- **PROVIDED DATA**

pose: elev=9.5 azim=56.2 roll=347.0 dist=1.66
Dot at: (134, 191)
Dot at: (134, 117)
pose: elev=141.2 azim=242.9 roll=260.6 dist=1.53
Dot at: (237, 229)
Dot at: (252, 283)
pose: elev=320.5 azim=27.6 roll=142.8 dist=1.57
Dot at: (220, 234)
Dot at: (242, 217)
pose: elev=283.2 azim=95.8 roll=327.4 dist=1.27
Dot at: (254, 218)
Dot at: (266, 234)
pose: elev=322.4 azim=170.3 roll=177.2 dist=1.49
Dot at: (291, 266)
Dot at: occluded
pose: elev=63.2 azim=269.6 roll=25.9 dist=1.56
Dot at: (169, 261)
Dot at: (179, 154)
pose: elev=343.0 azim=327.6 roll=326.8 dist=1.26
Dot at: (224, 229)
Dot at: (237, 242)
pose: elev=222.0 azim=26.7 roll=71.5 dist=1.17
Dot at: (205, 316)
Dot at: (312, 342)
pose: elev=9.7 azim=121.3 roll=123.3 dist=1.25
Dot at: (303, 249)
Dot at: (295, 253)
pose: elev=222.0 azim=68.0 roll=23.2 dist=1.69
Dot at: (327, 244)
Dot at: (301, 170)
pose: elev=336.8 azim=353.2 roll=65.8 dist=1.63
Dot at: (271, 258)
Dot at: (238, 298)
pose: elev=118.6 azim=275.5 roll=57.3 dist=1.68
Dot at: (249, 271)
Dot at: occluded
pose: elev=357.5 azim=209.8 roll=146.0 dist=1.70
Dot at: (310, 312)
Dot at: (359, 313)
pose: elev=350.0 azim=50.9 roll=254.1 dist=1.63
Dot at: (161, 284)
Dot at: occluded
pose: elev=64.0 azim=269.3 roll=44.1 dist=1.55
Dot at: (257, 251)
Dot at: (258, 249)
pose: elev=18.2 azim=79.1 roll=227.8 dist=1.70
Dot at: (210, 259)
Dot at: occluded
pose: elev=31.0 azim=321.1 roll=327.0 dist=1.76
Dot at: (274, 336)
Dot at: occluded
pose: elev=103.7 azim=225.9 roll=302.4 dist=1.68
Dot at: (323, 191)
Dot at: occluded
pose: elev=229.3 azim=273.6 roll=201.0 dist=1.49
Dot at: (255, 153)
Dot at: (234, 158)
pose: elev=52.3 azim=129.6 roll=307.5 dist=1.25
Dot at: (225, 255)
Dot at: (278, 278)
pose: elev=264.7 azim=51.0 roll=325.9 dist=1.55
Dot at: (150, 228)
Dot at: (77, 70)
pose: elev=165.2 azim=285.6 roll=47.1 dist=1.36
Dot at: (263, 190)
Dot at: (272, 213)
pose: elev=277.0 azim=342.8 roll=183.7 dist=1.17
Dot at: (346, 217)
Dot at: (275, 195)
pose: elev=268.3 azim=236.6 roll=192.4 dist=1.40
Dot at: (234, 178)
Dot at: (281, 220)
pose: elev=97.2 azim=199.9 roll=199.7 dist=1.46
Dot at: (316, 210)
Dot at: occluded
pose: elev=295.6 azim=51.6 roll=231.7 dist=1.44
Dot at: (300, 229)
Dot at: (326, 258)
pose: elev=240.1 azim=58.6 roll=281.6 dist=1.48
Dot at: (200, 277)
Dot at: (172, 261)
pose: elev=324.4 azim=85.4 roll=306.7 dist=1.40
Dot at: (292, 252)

- **WORK TO COMPLETE**
Rewrite the data above with every "pose" renamed to "view", leaving everything else unchanged.

- **RESPONSE**
view: elev=9.5 azim=56.2 roll=347.0 dist=1.66
Dot at: (134, 191)
Dot at: (134, 117)
view: elev=141.2 azim=242.9 roll=260.6 dist=1.53
Dot at: (237, 229)
Dot at: (252, 283)
view: elev=320.5 azim=27.6 roll=142.8 dist=1.57
Dot at: (220, 234)
Dot at: (242, 217)
view: elev=283.2 azim=95.8 roll=327.4 dist=1.27
Dot at: (254, 218)
Dot at: (266, 234)
view: elev=322.4 azim=170.3 roll=177.2 dist=1.49
Dot at: (291, 266)
Dot at: occluded
view: elev=63.2 azim=269.6 roll=25.9 dist=1.56
Dot at: (169, 261)
Dot at: (179, 154)
view: elev=343.0 azim=327.6 roll=326.8 dist=1.26
Dot at: (224, 229)
Dot at: (237, 242)
view: elev=222.0 azim=26.7 roll=71.5 dist=1.17
Dot at: (205, 316)
Dot at: (312, 342)
view: elev=9.7 azim=121.3 roll=123.3 dist=1.25
Dot at: (303, 249)
Dot at: (295, 253)
view: elev=222.0 azim=68.0 roll=23.2 dist=1.69
Dot at: (327, 244)
Dot at: (301, 170)
view: elev=336.8 azim=353.2 roll=65.8 dist=1.63
Dot at: (271, 258)
Dot at: (238, 298)
view: elev=118.6 azim=275.5 roll=57.3 dist=1.68
Dot at: (249, 271)
Dot at: occluded
view: elev=357.5 azim=209.8 roll=146.0 dist=1.70
Dot at: (310, 312)
Dot at: (359, 313)
view: elev=350.0 azim=50.9 roll=254.1 dist=1.63
Dot at: (161, 284)
Dot at: occluded
view: elev=64.0 azim=269.3 roll=44.1 dist=1.55
Dot at: (257, 251)
Dot at: (258, 249)
view: elev=18.2 azim=79.1 roll=227.8 dist=1.70
Dot at: (210, 259)
Dot at: occluded
view: elev=31.0 azim=321.1 roll=327.0 dist=1.76
Dot at: (274, 336)
Dot at: occluded
view: elev=103.7 azim=225.9 roll=302.4 dist=1.68
Dot at: (323, 191)
Dot at: occluded
view: elev=229.3 azim=273.6 roll=201.0 dist=1.49
Dot at: (255, 153)
Dot at: (234, 158)
view: elev=52.3 azim=129.6 roll=307.5 dist=1.25
Dot at: (225, 255)
Dot at: (278, 278)
view: elev=264.7 azim=51.0 roll=325.9 dist=1.55
Dot at: (150, 228)
Dot at: (77, 70)
view: elev=165.2 azim=285.6 roll=47.1 dist=1.36
Dot at: (263, 190)
Dot at: (272, 213)
view: elev=277.0 azim=342.8 roll=183.7 dist=1.17
Dot at: (346, 217)
Dot at: (275, 195)
view: elev=268.3 azim=236.6 roll=192.4 dist=1.40
Dot at: (234, 178)
Dot at: (281, 220)
view: elev=97.2 azim=199.9 roll=199.7 dist=1.46
Dot at: (316, 210)
Dot at: occluded
view: elev=295.6 azim=51.6 roll=231.7 dist=1.44
Dot at: (300, 229)
Dot at: (326, 258)
view: elev=240.1 azim=58.6 roll=281.6 dist=1.48
Dot at: (200, 277)
Dot at: (172, 261)
view: elev=324.4 azim=85.4 roll=306.7 dist=1.40
Dot at: (292, 252)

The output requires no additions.